I still do. But it struck me back then, looking at that photo and thinking about how brothers commonly treat each other as they grow up, that I had been particularly lucky that in the time after our parents split up, Allen, at 13, an age at which most older siblings shoo away their younger ones, had let his 10-year-old brother not just tag along but remain part of his life and circle, even though he spent his time (and thus did I) among kids his age and older. He had every excuse and rationale for leaving me behind to pursue unencumbered a bigger world of opportunity. No one would have questioned his decision. You couldn’t go through life pulling along those who by rights or bad luck or plain chance would trail you; in fact, to push ahead, even if it might leave others behind, was the way of things. It was what most people did.
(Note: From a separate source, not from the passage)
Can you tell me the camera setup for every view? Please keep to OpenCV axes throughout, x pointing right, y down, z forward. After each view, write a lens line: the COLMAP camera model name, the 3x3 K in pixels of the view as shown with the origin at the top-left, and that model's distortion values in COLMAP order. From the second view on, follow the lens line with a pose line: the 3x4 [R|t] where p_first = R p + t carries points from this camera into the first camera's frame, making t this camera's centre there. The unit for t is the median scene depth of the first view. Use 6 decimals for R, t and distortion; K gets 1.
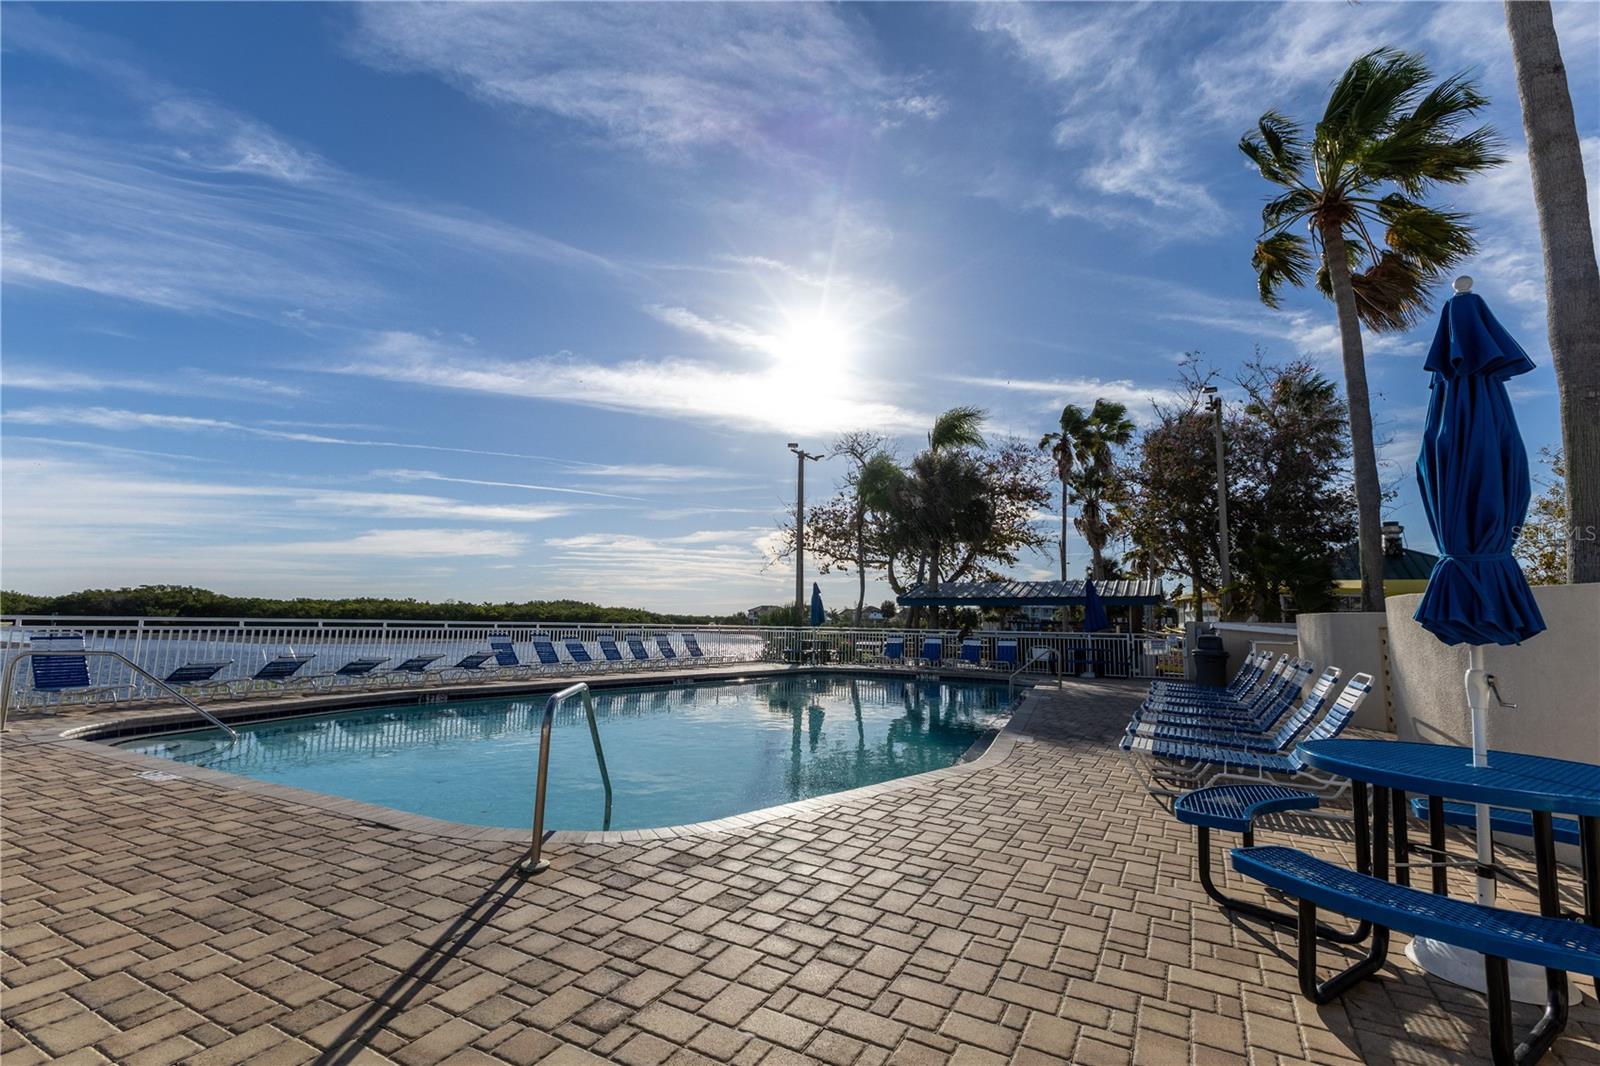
lens RADIAL K [[727.8, 0, 808.3], [0, 727.8, 534.8], [0, 0, 1]] dist [0.005322, -0.000671]
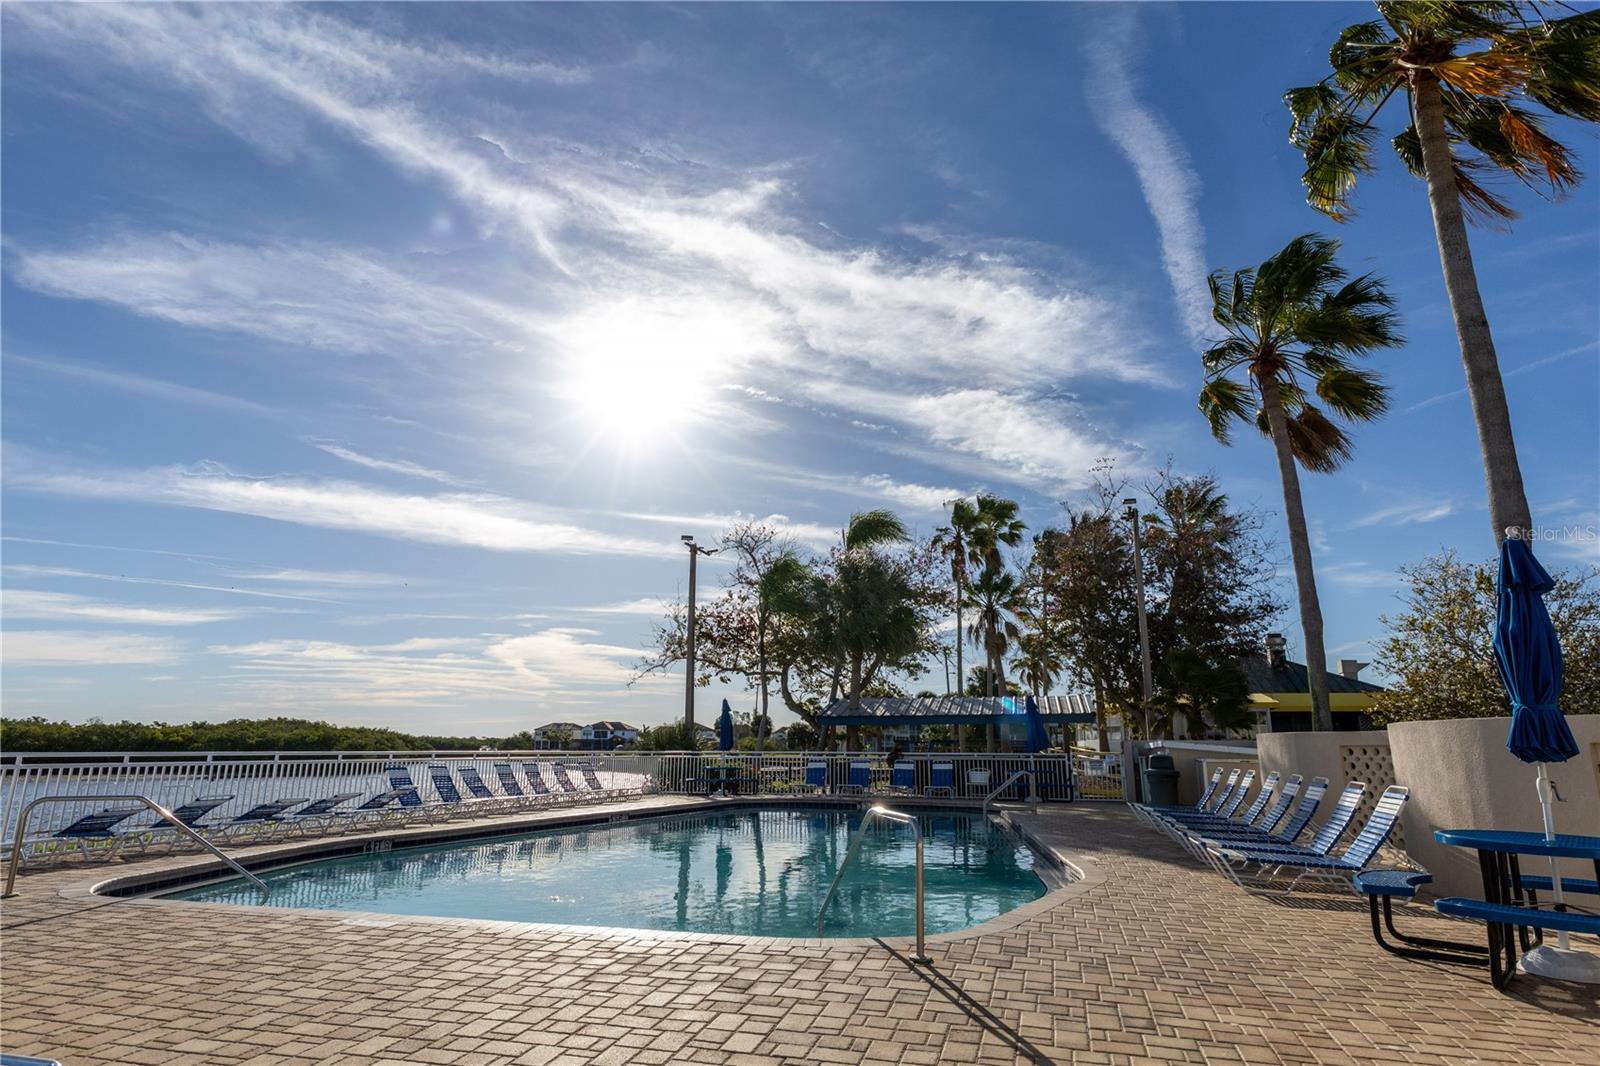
lens RADIAL K [[887.2, 0, 800.0], [0, 887.2, 533.0], [0, 0, 1]] dist [0.009863, -0.000319]
pose [[0.977041, 0.036924, 0.209826, -0.120864], [-0.013165, 0.993448, -0.113521, -0.011116], [-0.212643, 0.108153, 0.971126, -0.065314]]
Likewise, later, Allen could just as well have taken a different path through medicine. He had every excuse and rationale for shunning the public medical system to pursue unencumbered a bigger world of opportunity. No one would have questioned his decision. You couldn’t go through life pulling along those who by rights or bad luck or plain chance would trail you; in fact to push ahead, even if it might leave others behind, was the way of things. It was what most people did; it was what most doctors do.
But he did otherwise.
Allen’s been nominated for a so-called “Sammie,” or Service to America award, a sort of Emmy for public-service performance. I hope he gets it.